Install Hadoop on Ubuntu 20.04 (2021)
The Apache™ Hadoop® project develops open-source software for reliable, scalable, distributed computing.
The Apache Hadoop software library is a framework that allows for the distributed processing of large data sets across clusters of computers using simple programming models. It is designed to scale up from single servers to thousands of machines, each offering local computation and storage. Rather than rely on hardware to deliver high-availability, the library itself is designed to detect and handle failures at the application layer, so delivering a highly-available service on top of a cluster of computers, each of which may be prone to failures.
Step 1: Installing Java
Hadoop is written in Java so we need to install Java before installing Java as all the Hadoop daemons will be running as JVM processes.

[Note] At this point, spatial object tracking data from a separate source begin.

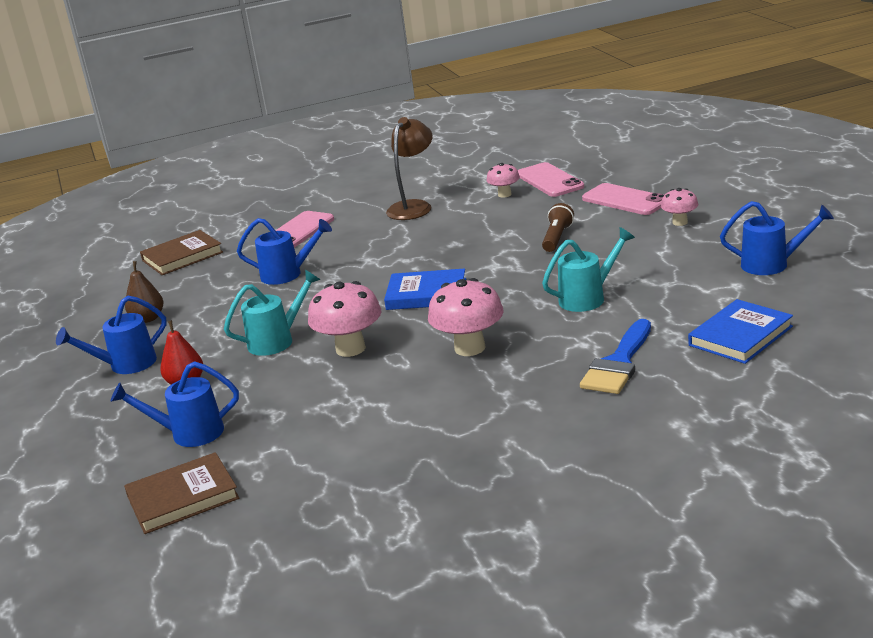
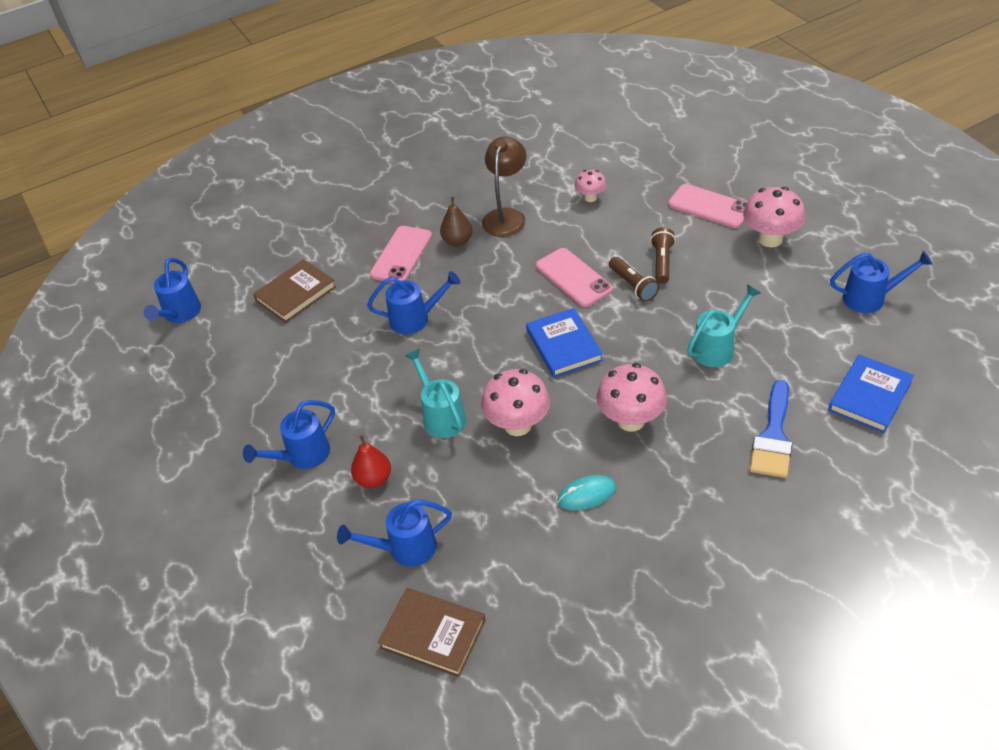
camera: 10 degrees left, 20 degrees up
(68, 269) = (180, 314): none -> blue watering can
(148, 318) = (297, 388): brown pear -> brown pear (457, 241)
(183, 498) = (433, 634): brown book -> brown book turned 60 degrees clockwise
(277, 341) = (441, 416): turquoise watering can -> turquoise watering can turned 75 degrees counterclockwise
(396, 400) = (586, 494): none -> turquoise mouse
(426, 294) = (564, 345): blue book -> blue book turned 75 degrees clockwise
(518, 253) = (633, 285): none -> brown flashlight
(549, 180) = (628, 177): pink phone -> pink phone (573, 278)
(680, 222) = (770, 239): pink mushroom -> pink mushroom, size x1.76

You can install OpenJDK 8 from the default apt repositories:
sudo apt-get update
sudo apt install openjdk-8-jdk
Once the installation is completed, you can verify the installation by executing the below command.
java -version
Step 2: Installing and configuring SSH
Once installed, generate Public and Private Key pairs by executing the below command. When it asks for a file location simply press "Enter"
ssh-keygen -t rsa -P ""
Next, copy the generated key pairs into authorized_keys locatio
cat $HOME/.ssh/id_rsa.pub >> $HOME/.ssh/authorized_keys
Next, verify the passwordless SSH authentication by running the below command and when prompted type "yes" and press "Enter"
ssh localhost
Step 3: Download and Install Hadoop
Apache Hadoop
Move the downloaded tar file to the home directory and untar it using the below command
tar -xvzf hadoop-3.3.1.tar.gz
Once the file extracted, rename the folder name into simple name by executing the below command
mv hadoop-3.3.1 hadoop
Next, we need to edit the bashrc file and add the references to Hadoop folders
nano ~/.bashrc
Add, the below commands at the end of the bashrc file
export PDSH_RCMD_TYPE=ssh
export JAVA_HOME=/usr/lib/jvm/java-8-openjdk-amd64/
export PATH=$PATH:$JAVA_HOME/bin
export HADOOP_HOME="<your hadoop directory>"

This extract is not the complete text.